Its not impossible, but there would need to be a good reason for it.
Eh, it's been done, though generally later in history (Romania used Cyrillic until the 1860s).
This however:
MSZ said:
Why wouldn’t the Russian boyars accept a union in return for more power and money for them? OTL you had Russians offering the Crown voluntarily, so the “doesn't want to be merged into” part certainly isn’t a Great Patriotic Anti-Polish Movement, universally supported by all Orthodox peoples.
Yet that's what the Second Opolcheniye ended up being, in the end.
I think you have to realise that the Polish state has NO MEANS of granting the small nobility or gentry servicemen anything more than they already have, and that the Russian Great Nobles have generally been thoroughly broken compared to Polish and Lithuanian magnates. As witnessed by the reigns of False Dmitriy, Shuiskiy, and the Seven Boyars, the Great Nobles of Russia could hardly hold on to the country, much less control it.
Their rule, and that of the Intervention, was ended by a movement led by a petty noble and a wealthy merchant.
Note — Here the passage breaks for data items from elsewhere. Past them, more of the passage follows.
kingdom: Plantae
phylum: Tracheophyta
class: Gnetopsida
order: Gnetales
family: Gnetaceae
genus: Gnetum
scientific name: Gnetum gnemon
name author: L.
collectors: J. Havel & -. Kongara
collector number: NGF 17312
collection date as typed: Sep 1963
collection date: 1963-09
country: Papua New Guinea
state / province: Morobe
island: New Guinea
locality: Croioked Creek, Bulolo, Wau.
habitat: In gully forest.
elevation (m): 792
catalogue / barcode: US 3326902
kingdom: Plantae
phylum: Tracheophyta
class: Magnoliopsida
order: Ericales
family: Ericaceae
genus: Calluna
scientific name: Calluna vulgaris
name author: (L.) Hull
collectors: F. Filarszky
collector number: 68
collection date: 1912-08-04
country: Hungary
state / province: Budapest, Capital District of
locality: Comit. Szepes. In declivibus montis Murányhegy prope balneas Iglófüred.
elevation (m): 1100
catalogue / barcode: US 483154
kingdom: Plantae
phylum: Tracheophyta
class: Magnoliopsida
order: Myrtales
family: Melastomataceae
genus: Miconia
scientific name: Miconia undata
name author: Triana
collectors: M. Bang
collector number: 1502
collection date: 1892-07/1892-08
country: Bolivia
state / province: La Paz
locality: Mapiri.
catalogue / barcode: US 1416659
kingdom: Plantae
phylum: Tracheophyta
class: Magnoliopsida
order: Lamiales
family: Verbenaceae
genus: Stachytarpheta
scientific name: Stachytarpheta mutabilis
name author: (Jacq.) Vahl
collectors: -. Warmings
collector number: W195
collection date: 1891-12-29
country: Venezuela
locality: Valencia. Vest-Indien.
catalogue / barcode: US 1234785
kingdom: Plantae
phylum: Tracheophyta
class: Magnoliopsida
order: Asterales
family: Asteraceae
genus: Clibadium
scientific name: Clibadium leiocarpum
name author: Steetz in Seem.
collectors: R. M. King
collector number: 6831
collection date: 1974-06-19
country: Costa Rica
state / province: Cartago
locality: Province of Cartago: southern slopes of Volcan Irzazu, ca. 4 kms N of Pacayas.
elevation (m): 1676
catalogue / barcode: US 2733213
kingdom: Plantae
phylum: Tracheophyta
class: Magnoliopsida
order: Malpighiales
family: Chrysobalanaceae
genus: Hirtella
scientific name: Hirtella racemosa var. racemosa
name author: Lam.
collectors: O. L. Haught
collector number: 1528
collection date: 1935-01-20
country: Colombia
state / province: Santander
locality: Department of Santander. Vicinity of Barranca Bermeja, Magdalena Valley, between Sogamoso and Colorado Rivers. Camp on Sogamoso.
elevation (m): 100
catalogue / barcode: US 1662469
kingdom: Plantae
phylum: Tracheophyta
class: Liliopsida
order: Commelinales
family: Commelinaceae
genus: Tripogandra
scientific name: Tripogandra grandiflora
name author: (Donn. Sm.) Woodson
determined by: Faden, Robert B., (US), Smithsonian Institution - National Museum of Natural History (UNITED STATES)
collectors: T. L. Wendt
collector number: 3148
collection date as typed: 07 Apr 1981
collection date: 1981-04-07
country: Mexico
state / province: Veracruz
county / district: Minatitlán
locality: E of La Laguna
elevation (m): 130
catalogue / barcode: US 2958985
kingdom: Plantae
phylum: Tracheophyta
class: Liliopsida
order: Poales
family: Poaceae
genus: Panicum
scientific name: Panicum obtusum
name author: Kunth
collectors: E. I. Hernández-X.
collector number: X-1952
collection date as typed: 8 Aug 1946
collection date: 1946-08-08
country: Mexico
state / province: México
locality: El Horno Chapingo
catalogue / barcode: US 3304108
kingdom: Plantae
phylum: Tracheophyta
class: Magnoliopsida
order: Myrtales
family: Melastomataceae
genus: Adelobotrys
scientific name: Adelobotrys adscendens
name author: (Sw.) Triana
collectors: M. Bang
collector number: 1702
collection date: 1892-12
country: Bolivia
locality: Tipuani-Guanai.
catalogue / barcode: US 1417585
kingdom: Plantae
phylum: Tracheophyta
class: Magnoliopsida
Russia's lower estates had much greater participation in the consensus of running Russia than PLC's lower estates.
This is almost damning to the Russians given how things turned out, but any 1600s PLC-Russia union will need to win the hearts and minds (and purses) of MANY many MANY Russians, as opposed to just a few Great Nobles (who were the one sector who could really benefit from PLC rule, and did historically try to capitalise on it).
Or to put it another way: Russia's early centralisation and modernisation actually hindered its plasticity in the following centuries. There's a very strong parallel to the Ottomans, and for good reason. They had trouble reforming too.
EDIT: And this is not to speak about Siberian "free settlers", or Russia's client/allies in the Steppes, or the Cossacks. How would a PLC-Russia deal with the inevitable Bolotnikovs, Razins and Pugachevs (who will be based on the Volga/Ural), when they already had trouble with the Khmelnitskys and Bohuns in Ukraine?